• **Exercise**: Present the lines of the items as a numbered list, from the line that contains "[SAP] Software Architecture" through the last line of the items, both included. Leave out blank lines.

Stored data entries:
+-------+
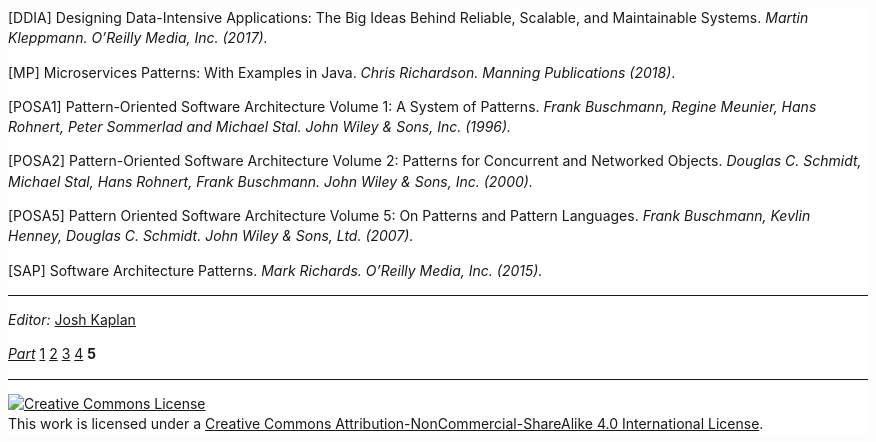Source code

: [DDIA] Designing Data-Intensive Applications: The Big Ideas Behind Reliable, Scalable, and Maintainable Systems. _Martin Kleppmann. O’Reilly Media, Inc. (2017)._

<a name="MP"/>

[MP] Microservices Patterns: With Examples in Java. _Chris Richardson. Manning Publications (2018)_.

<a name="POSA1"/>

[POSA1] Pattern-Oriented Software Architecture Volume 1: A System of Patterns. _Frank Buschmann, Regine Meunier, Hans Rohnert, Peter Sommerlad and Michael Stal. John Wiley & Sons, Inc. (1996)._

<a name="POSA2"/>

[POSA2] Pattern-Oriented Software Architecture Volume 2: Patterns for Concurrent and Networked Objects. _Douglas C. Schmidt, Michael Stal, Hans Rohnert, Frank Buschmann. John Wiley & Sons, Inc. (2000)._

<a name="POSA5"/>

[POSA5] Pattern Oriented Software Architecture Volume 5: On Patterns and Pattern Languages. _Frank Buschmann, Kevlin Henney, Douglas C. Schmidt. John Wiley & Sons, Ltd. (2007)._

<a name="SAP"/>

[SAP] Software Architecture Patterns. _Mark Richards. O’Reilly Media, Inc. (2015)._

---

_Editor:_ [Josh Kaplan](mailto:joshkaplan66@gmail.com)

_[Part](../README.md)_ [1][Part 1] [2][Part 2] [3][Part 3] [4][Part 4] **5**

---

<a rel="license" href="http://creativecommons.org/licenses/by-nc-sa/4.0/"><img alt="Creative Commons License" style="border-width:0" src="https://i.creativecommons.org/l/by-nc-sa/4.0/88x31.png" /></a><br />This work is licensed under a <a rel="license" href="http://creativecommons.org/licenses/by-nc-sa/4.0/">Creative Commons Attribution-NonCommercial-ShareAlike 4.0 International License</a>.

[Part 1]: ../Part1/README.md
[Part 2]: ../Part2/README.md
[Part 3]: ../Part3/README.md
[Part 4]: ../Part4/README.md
+-------+
• **Answer box**:
1. [SAP] Software Architecture Patterns. _Mark Richards. O’Reilly Media, Inc. (2015)._
2. ---
3. _Editor:_ [Josh Kaplan](mailto:joshkaplan66@gmail.com)
4. _[Part](../README.md)_ [1][Part 1] [2][Part 2] [3][Part 3] [4][Part 4] **5**
5. ---
6. <a rel="license" href="http://creativecommons.org/licenses/by-nc-sa/4.0/"><img alt="Creative Commons License" style="border-width:0" src="https://i.creativecommons.org/l/by-nc-sa/4.0/88x31.png" /></a><br />This work is licensed under a <a rel="license" href="http://creativecommons.org/licenses/by-nc-sa/4.0/">Creative Commons Attribution-NonCommercial-ShareAlike 4.0 International License</a>.
7. [Part 1]: ../Part1/README.md
8. [Part 2]: ../Part2/README.md
9. [Part 3]: ../Part3/README.md
10. [Part 4]: ../Part4/README.md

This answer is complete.